É bom lembrar também que, de sete em sete anos, as dívidas eram perdoadas – no Pentateuco: sete vezes sete, 49 – e toda servidão terminava.
Eu quero lembrar também que, quando o povo teve o ímpeto de nomear um rei, o profeta Samuel, consultando a Deus, respondeu que não era bom. Por quê? O profeta explicou: “Olha, o rei vai tomar as filhas mais formosas do povo para constituir um harém.” O que não é bom, não obedece ao princípio do paraíso: um homem e uma esposa. “O rei tomará os filhos mais fortes para seu exército e guarda pessoal. Além disso, tudo o que for plantado na terra, o melhor das colheitas, irá para sua mesa”.
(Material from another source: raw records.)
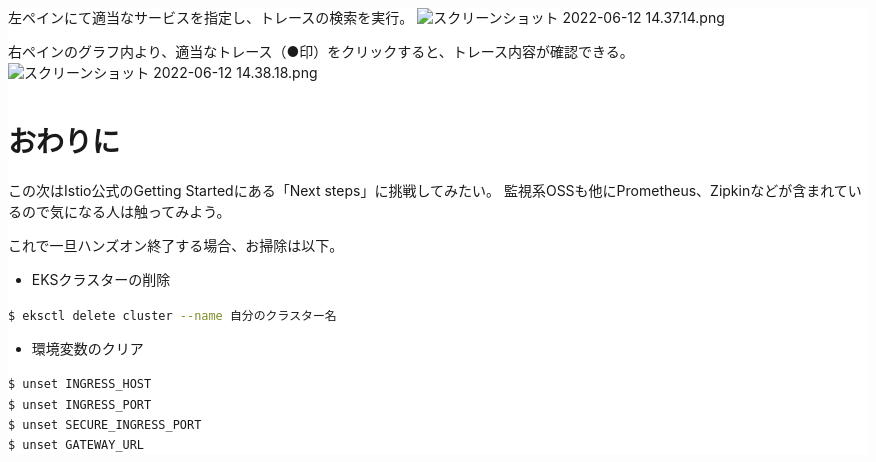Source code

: 左ペインにて適当なサービスを指定し、トレースの検索を実行。
![スクリーンショット 2022-06-12 14.37.14.png](https://qiita-image-store.s3.ap-northeast-1.amazonaws.com/0/1633856/792477ac-bd35-2347-d74a-6f86353a0972.png)

右ペインのグラフ内より、適当なトレース（●印）をクリックすると、トレース内容が確認できる。
![スクリーンショット 2022-06-12 14.38.18.png](https://qiita-image-store.s3.ap-northeast-1.amazonaws.com/0/1633856/bffd2553-e920-1fbe-b2a8-0092b98ff5e3.png)


# おわりに

この次はIstio公式のGetting Startedにある「Next steps」に挑戦してみたい。
監視系OSSも他にPrometheus、Zipkinなどが含まれているので気になる人は触ってみよう。

これで一旦ハンズオン終了する場合、お掃除は以下。

- EKSクラスターの削除

```zsh
$ eksctl delete cluster --name 自分のクラスター名
```

- 環境変数のクリア

```zsh
$ unset INGRESS_HOST
$ unset INGRESS_PORT
$ unset SECURE_INGRESS_PORT
$ unset GATEWAY_URL
```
Se nós verificarmos a história dos reis hebreus, veremos que há nela muitos fracassos, muitas famílias destruídas, muito ódio, muito sangue, até mesmo na do rei Davi, que seria aquele que mais destaque teve entre todos os reis. Esse princípio bíblico nada tem a ver com o comunismo, mas é o sentido da convivência fraterna.
Eu quero dizer que, como Senador, acredito nos princípios da Revolução Francesa, mas nos de substância e de origem cristãs, porque o Evangelho foi quem primeiro anunciou que todos são irmãos e que os bens deveriam ser distribuídos, no mínimo, na escala de nossas necessidades.
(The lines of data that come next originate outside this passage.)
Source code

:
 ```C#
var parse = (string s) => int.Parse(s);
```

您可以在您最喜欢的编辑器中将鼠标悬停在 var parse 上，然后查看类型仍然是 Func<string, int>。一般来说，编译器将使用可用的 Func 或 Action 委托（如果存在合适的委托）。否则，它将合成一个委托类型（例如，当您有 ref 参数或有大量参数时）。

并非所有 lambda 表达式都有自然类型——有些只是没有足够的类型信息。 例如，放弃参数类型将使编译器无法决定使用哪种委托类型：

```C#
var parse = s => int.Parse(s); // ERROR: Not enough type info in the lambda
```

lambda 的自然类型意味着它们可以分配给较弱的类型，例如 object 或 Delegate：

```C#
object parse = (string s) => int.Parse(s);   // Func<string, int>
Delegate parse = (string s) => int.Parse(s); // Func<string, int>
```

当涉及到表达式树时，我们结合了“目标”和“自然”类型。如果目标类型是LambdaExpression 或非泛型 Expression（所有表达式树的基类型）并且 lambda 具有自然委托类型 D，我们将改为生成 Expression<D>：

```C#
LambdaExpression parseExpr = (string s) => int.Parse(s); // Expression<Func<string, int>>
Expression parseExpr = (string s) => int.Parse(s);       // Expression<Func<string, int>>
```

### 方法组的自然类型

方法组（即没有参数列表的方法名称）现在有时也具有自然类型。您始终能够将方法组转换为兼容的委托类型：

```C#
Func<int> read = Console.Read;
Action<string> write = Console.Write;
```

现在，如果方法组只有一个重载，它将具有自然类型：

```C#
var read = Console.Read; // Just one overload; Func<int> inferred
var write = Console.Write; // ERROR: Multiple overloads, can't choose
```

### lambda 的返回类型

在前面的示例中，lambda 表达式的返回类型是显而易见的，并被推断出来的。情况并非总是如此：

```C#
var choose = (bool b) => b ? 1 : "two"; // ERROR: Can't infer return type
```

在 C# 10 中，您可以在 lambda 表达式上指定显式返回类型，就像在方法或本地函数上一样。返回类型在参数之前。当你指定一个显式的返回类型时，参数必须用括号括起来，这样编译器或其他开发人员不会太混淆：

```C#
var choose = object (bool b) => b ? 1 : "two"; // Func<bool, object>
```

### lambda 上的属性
Eu gostaria, então, de saudar a Campanha da Fraternidade deste ano, porque acho que ela toca em um ponto fundamental, toca em algo que, muitas vezes, por razões óbvias, os políticos hesitam em enfrentar. Eu acho que, se não vencermos essa etapa de nossa civilização – e considero isso um impositivo de nossa cidadania, de nossa evolução histórica, política e social –, não teremos resultados.
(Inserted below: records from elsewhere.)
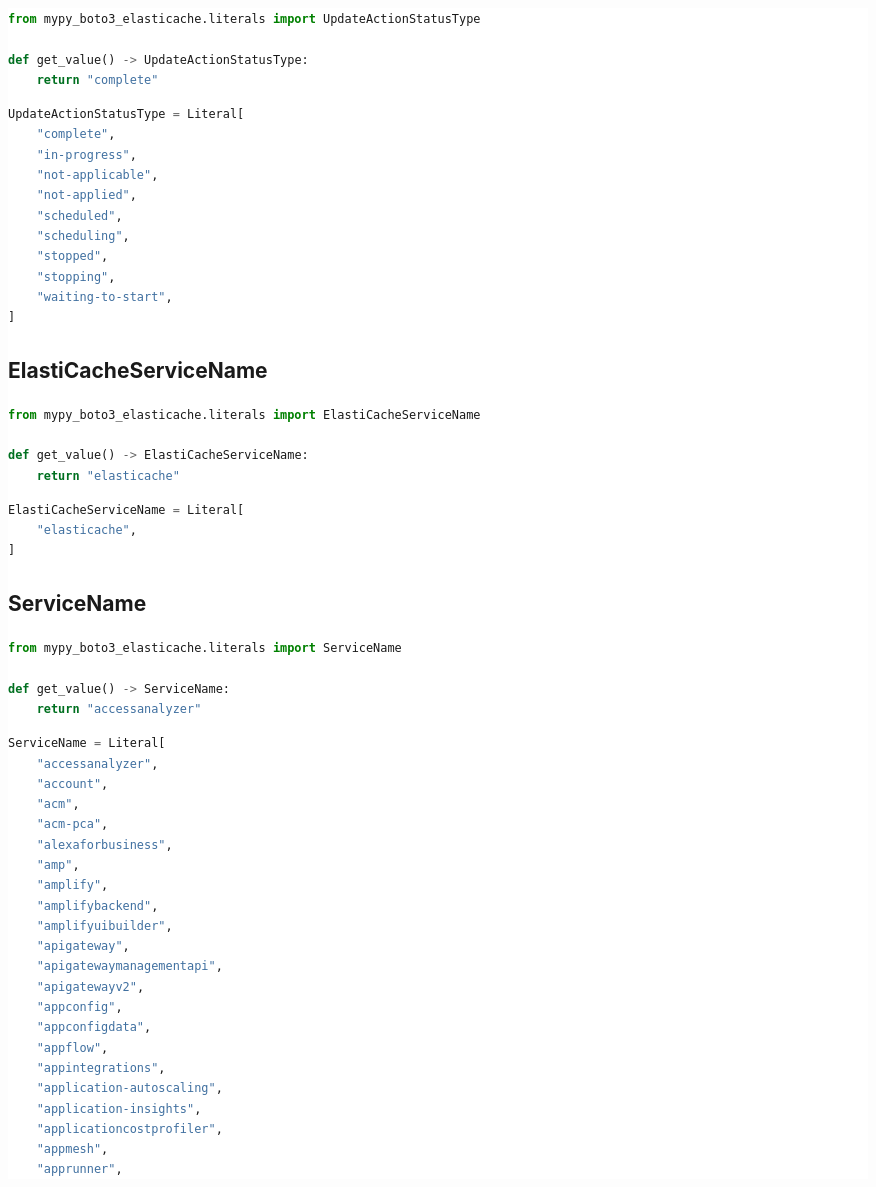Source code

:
 ```python title="Usage Example"
from mypy_boto3_elasticache.literals import UpdateActionStatusType

def get_value() -> UpdateActionStatusType:
    return "complete"
```

```python title="Definition"
UpdateActionStatusType = Literal[
    "complete",
    "in-progress",
    "not-applicable",
    "not-applied",
    "scheduled",
    "scheduling",
    "stopped",
    "stopping",
    "waiting-to-start",
]
```
## ElastiCacheServiceName

```python title="Usage Example"
from mypy_boto3_elasticache.literals import ElastiCacheServiceName

def get_value() -> ElastiCacheServiceName:
    return "elasticache"
```

```python title="Definition"
ElastiCacheServiceName = Literal[
    "elasticache",
]
```
## ServiceName

```python title="Usage Example"
from mypy_boto3_elasticache.literals import ServiceName

def get_value() -> ServiceName:
    return "accessanalyzer"
```

```python title="Definition"
ServiceName = Literal[
    "accessanalyzer",
    "account",
    "acm",
    "acm-pca",
    "alexaforbusiness",
    "amp",
    "amplify",
    "amplifybackend",
    "amplifyuibuilder",
    "apigateway",
    "apigatewaymanagementapi",
    "apigatewayv2",
    "appconfig",
    "appconfigdata",
    "appflow",
    "appintegrations",
    "application-autoscaling",
    "application-insights",
    "applicationcostprofiler",
    "appmesh",
    "apprunner",
```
Lá no Rio de Janeiro, eu acompanho os jornais. O Secretário diz: “Eu preciso de 800 homens para invadir o Morro do Alemão”. Eu fico pensando nas pessoas que eu conheço que vivem ali, onde há várias igrejas católicas e evangélicas. Oitocentos homens! Não sei o que será, porque certamente irão armados de fuzis, com helicópteros, metralhadoras. Essa demonstração de força e violência certamente não é o melhor caminho.
Eu sei que a impunidade alimenta a violência, mas acho que deveríamos subir aquele morro com 800 médicos, com 800 professores, com 800 sacerdotes, com 800 assistentes sociais, com 800 vagas de emprego, com condições melhores para aquelas casas onde as pessoas vivem confinadas em uma situação que, repito, encontrei na Índia – encontrei miséria semelhante quando vivi na Índia, mas, na África, países que têm um PIB muito menor que o nosso, recursos humanos e naturais também menores, eu nunca vi tamanha miséria nem tamanha violência. Moçambique, por exemplo, é um país muito pobre. Quando vivi lá, era, segundo a ONU, o país mais pobre do mundo, mas não havia esse contraste de termos uma riqueza absoluta, muitas vezes conspícua, perdulária, faustosa, e, do outro lado, uma miséria absoluta.
Então, eu só poderia aqui aplaudir e desejar que Deus abençoe a Campanha e que os brasileiros aprendam que nós não vamos obter a paz subindo o morro com 800, com 1000, com 2000 mil homens, mas fazendo justiça ao nosso povo.